There is a clear parallel between the recent Afghanistan leaks and Daniel Ellsberg’s release in 1971 of the Pentagon Papers, which helped the American public understand how the war in Vietnam was really being conducted. On its Web site, Wikileaks quotes the US Supreme Court ruling in that case: "only a free and unrestrained press can effectively expose deception in government.” Wikileaks also asserts that its leaks have already been the catalyst for "hundreds of reforms,” and that "[o]pen governance is the most effective method of promoting good governance.”

But even some supporters of open government think Wikileaks goes too far. Steven Aftergood, head of the project on government secrecy at the Federation of American Scientists, counts Wikileaks among the enemies of an open society because of its failure to respect the rule of law and the rights of individuals.

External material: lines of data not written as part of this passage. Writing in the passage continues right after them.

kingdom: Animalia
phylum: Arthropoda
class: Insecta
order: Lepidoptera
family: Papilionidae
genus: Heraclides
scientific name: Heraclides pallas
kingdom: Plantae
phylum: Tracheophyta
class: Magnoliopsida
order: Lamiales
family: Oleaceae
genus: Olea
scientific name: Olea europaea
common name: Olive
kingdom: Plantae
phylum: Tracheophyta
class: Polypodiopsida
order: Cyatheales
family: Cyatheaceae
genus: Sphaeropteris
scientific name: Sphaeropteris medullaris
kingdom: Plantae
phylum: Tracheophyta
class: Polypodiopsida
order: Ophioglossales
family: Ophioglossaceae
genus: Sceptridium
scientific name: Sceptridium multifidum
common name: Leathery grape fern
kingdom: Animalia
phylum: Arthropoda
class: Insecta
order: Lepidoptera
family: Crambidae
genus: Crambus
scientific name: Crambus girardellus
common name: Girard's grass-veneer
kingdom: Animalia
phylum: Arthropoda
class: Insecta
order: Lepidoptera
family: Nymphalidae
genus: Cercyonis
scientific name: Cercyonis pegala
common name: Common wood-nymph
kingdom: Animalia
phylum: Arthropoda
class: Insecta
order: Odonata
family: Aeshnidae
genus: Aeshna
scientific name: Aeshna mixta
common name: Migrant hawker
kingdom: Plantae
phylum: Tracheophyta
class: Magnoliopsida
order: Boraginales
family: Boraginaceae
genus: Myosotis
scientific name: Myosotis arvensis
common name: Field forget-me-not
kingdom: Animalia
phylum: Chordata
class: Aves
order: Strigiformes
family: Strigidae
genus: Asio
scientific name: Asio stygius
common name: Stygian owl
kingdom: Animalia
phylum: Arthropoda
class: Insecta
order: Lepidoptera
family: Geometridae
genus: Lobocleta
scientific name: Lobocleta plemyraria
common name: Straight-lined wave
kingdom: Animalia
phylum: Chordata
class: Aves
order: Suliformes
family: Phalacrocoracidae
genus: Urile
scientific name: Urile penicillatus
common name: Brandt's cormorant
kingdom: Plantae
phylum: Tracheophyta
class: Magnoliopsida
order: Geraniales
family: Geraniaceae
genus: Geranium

Although Wikileaks says it has withheld an additional 15,000 documents on the Afghan war in order to remove names and other means of identifying individuals who might be placed at risk, the Times of London revealed that in some cases sufficient identifying details were in the documents already released.

Assange has said that he deeply regrets any harm that the released documents may cause, but has defended the release nevertheless. And the Wikileaks Web site points out that while openness may lead to some highly visible bad consequences, what we fail to see are the consequences of not publishing, and the way in which a climate of openness makes it more likely that governments and corporations will act more ethically.

But how much openness is too much? In Latvia, an artificial-intelligence researcher in the University of Latvia’s computer science department who earlier this year leaked confidential records on the income of bank managers has been praised as a modern "Robin Hood,” because otherwise the public would not have known how much some people were continuing to be paid while their banks were being bailed out with public funds.

Each year in Norway, the government publishes the income and wealth of almost every taxpayer. Is that too much transparency? If so, why?

In a world in which terrorists have committed atrocities and threaten to commit more, to seek complete government transparency is utopian. Sometimes it is possible to do good only in secret. Yet on the whole, a more transparent community is likely to be a better one – and the same applies to a more transparent world.

Peter Singer is Professor of Bioethics at Princeton University and Laureate Professor at the University of Melbourne. His books include Practical Ethics, One World, and, most recently, The Life You Can Save.